Sie erhob sich, ohne ein Wort zu sagen, und er sah, wie ihre Augen angeschwollen und ihr Antlitz tief erbleicht war. Aus dem Blick, welchen sie ihm jetzt zuwarf, blitzte ihm der ganze Zorn ihres verletzten Stolzes entgegen, und Ferdinand konnte über ihre Gefühle nicht im unklaren bleiben. Mit einer Handbewegung wies sie ihn hinaus, und als sie allein war, warf sie das unheilvolle Gewand ab und trat es mit Füßen, sowie sie demjenigen Fußtritte hätte versetzen mögen, der sie bewogen, es anzulegen.

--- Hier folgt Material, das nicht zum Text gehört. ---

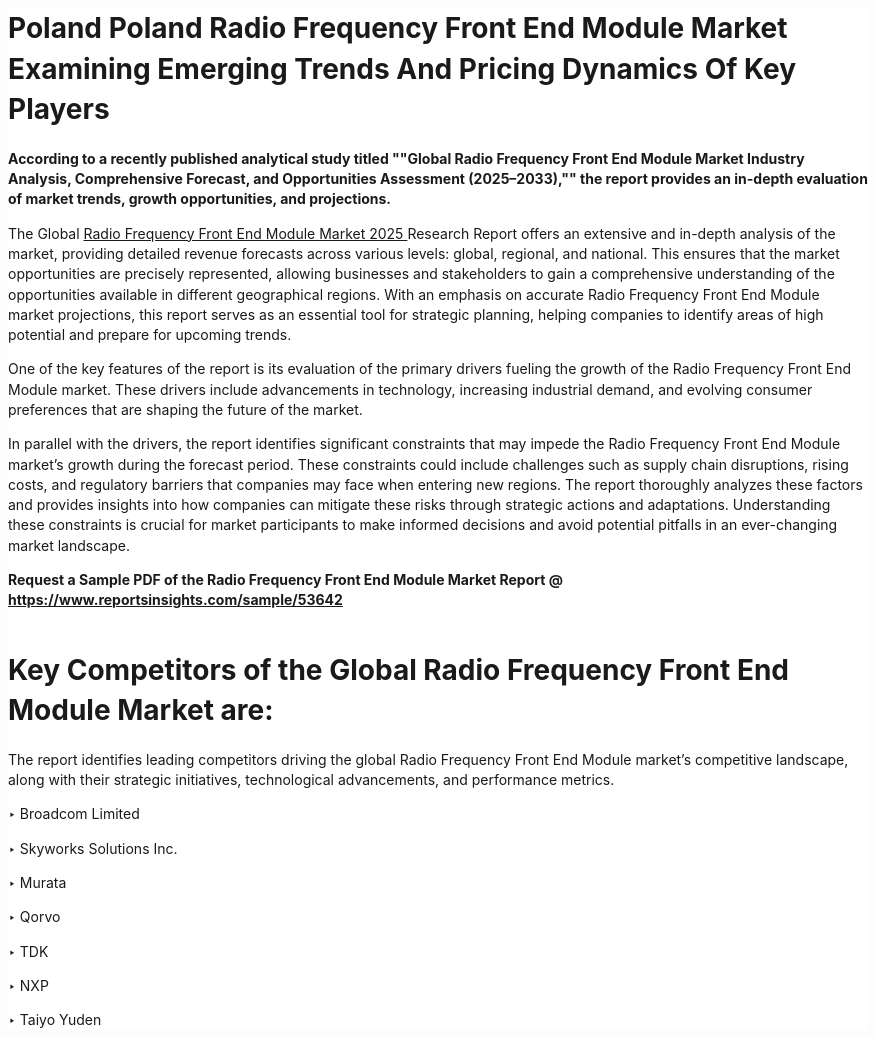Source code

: # Poland Poland Radio Frequency Front End Module Market Examining Emerging Trends And Pricing Dynamics Of Key Players

<strong>According to a recently published analytical study titled ""Global Radio Frequency Front End Module Market Industry Analysis, Comprehensive Forecast, and Opportunities Assessment (2025–2033),"" the report provides an in-depth evaluation of market trends, growth opportunities, and projections.</strong>

 The Global <a href=https://www.reportsinsights.com/sample/53642>Radio Frequency Front End Module Market 2025 </a> Research Report offers an extensive and in-depth analysis of the market, providing detailed revenue forecasts across various levels: global, regional, and national. This ensures that the market opportunities are precisely represented, allowing businesses and stakeholders to gain a comprehensive understanding of the opportunities available in different geographical regions. With an emphasis on accurate Radio Frequency Front End Module market projections, this report serves as an essential tool for strategic planning, helping companies to identify areas of high potential and prepare for upcoming trends.

One of the key features of the report is its evaluation of the primary drivers fueling the growth of the Radio Frequency Front End Module market. These drivers include advancements in technology, increasing industrial demand, and evolving consumer preferences that are shaping the future of the market. 

In parallel with the drivers, the report identifies significant constraints that may impede the Radio Frequency Front End Module market’s growth during the forecast period. These constraints could include challenges such as supply chain disruptions, rising costs, and regulatory barriers that companies may face when entering new regions. The report thoroughly analyzes these factors and provides insights into how companies can mitigate these risks through strategic actions and adaptations. Understanding these constraints is crucial for market participants to make informed decisions and avoid potential pitfalls in an ever-changing market landscape.

<strong>Request a Sample PDF of the Radio Frequency Front End Module Market Report </strong><strong>@<a href=https://www.reportsinsights.com/sample/53642> https://www.reportsinsights.com/sample/53642</a></strong></font>

# <strong>Key Competitors of the Global Radio Frequency Front End Module Market are:</strong>

The report identifies leading competitors driving the global Radio Frequency Front End Module market’s competitive landscape, along with their strategic initiatives, technological advancements, and performance metrics.

‣ Broadcom Limited

‣ Skyworks Solutions Inc.

‣ Murata

‣ Qorvo

‣ TDK

‣ NXP

‣ Taiyo Yuden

Als sie ihr noch nicht völlig trockenes Reitkleid wieder angezogen hatte, durchschritt sie die Gemächer, welche sie von der Vorhalle trennten. Hier wartete Herr von Ayères mit dem Hute in der Hand. Er half ihr in den Wagen, nahm rasch an ihrer Seite Platz, ergriff die Zügel und setzte das Pferd in starken Trab. Regine hatte während ihres kurzen, aber verhängnisvollen Verweilens auf dem Schlosse La Vignerie bloß den Stallburschen, der das Thor geöffnet hatte, zu Gesicht bekommen. Ferdinand hatte alle seine Leute ferngehalten, damit sie keinem unberufenen Blick ausgesetzt sein sollte. Die Fahrt auf der einsamen Heerstraße dauerte eine halbe Stunde. Als sie Croix-Mort erreichten und bei der kleinen Parkthür anlangten, berührte Regine den Arm des Barons. Sie wünschte, daß er hier halte, denn sie mochte nicht mit ihm allein im Wagen von ihren Leuten gesehen werden. Ehe er sich's versah, war sie rasch ausgestiegen, und ohne ein Wort, ohne einen Blick entfernte sie sich von ihm, wie von einem Todfeinde.